Ilmu Yang Saya Dapat Dari Artikel Performa Strategi DCMA: STUDI SIMULASI
Dalam
berinvestasi di saham, keuntungan investor tidak hanya dari hasil deviden. Tapi
juga hasil selisih harga jual dan harga beli atau yang kita sebut dengan
capital gain. Dividen dibagikan kepada investor menurut hasil keputusan dari
RUPS, sedangkan mengincar keuntungan dari capital gain sendiri tidak mudah,
investor harus memahami analisis dalam penjualan saham di pasaran.
Investor dapat
menggunakan dua analisa dalam mengambil keputusan investasi di pasar saham, analisa
tersebut yaitu Analisa Fundamental yang memperhitungkan factor makro dan mikro
dari suatu perusahaan yang bersangkutan, dan Analisa Teknikal yaitu analisa
yang memprediksi pergerakan harga saham baik turun maupun naik. Dalam mengambil
keputusan untuk unvestasi, analisa teknikal mempelajari harga saham yang sedang
berlangsung dengan memperhatikan indicator-indikator teknikal, hingga membaca
pola-pola OHLC (Open High Low Close) harga yang terbentuk.

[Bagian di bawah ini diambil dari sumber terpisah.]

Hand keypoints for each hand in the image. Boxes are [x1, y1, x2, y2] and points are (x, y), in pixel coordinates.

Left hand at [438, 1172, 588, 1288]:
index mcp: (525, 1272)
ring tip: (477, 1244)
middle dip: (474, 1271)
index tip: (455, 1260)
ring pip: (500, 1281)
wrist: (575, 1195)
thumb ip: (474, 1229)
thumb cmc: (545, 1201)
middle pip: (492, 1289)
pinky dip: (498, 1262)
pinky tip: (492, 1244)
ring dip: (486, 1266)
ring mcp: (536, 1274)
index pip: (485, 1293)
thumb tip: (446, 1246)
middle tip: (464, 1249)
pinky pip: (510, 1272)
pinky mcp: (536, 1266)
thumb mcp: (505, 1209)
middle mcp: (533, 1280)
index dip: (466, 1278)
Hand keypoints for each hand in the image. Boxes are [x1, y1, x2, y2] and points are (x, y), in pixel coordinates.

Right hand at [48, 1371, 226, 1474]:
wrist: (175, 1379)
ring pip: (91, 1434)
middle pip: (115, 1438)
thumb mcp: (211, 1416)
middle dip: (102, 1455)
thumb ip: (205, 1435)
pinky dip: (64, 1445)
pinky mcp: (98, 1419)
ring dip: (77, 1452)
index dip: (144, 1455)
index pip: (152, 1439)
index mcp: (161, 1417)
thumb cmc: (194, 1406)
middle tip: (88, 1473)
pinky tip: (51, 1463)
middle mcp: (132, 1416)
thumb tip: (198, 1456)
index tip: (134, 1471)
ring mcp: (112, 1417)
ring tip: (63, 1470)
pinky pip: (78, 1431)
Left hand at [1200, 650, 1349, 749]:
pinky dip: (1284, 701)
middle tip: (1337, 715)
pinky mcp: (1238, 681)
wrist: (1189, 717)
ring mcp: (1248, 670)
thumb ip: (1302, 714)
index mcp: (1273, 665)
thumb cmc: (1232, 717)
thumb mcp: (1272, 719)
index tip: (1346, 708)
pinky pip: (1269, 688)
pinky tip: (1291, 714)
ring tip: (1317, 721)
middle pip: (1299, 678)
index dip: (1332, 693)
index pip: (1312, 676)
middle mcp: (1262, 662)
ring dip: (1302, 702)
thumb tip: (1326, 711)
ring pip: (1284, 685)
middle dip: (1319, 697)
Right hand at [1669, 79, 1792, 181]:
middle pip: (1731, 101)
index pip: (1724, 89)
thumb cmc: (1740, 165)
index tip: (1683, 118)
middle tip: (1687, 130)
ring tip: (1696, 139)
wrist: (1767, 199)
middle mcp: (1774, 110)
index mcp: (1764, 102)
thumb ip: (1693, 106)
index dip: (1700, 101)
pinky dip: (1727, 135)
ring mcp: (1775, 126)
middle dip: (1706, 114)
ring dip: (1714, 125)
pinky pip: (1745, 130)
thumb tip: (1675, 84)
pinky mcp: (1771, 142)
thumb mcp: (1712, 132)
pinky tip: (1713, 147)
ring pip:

Supaya dapat mempermudah
dalam menentukan waktu dan harga yang tepat dalam memilih saham.
Terdapat Moving Average yang merupakan indicator yang digunakan investor untuk menentukan harga
dan support resistance, indicator ini memperhitungkan rata-rata harga, umumnya
harga close, tiap periode waktu yang ditentukan oleh investor dan diplot dalam
grafik. Dan Double Moving Average Cross, indicator ini dapat membantu invetor
untuk membaca arah pergerakan dan pembalikan tren harga.
Pada penelitian
ini, penulis berfokus hanya pada saham AMRT. Data harga OHLC (Open High Low
Closs) diperoleh dari investing.com. Periode data yang digunakan adalah
harian.Rentang data yang digunakan mulai dari 01 Januari 2015 hingga 31
Desember 2019. Metode penelitian yang digunakan oleh penulis adalah simulasi,
yaitu penulis melakukan simulasi trading dengan data OHLC yang diperoleh untuk
menghasilkan sinyal beli dan jual. Simulasi trading ini menggunakan strategi
DMAC (Double Moving Averange Cross). Setelah dilakukan simulasi trading,
penulis membandingkan profit yang diperoleh dari strategi tersebut dengan
pertumbuhan harga saham AMRT selama Januari 2015 hingga Desember 2019.
Dalam rentang 5 tahun tersebut, dengan
menerapkan strategi DMAC, didapati 69 kali crossing, baik dari bawah ke atas
atau pun dari atas kebawah. Dari 69 crossing tersebut, terdapat 34 (49.275%
dari total crossing) sinyal transaksi beli.
Dari 34
sinyal transaksi beli tersebut, terdapat 16 (47%) transaksi loss, 14 (41.176%)
transaksi profit, dan 4 (11.76%) transaksi break even .Sedangkan dari jumlah
poin, transaksi loss 525 poin, dan transaksi profit 590 poin.Sehingga dari 16
transaksi loss, masih memperoleh profit 65 poin. Rata-rata transaksi loss 32.81
poin per transaksi, dan profit 42.14 poin per transaksi. Sedangkan loss paling
besar 90 poin dan profit paling besar 135 poin.Jumlah loss dan break even berturut-turut
tanpa profit mencapai 6 transaksi, dengan total penurunan 105 poin.
Daftar Pustaka
Manunggal, B. (2020). ANTESEDEN KEPUTUSAN PEMBELIAN ONLINE KONSUMEN ALFACART. EKONOMI BISNIS, 26(1), 296-300.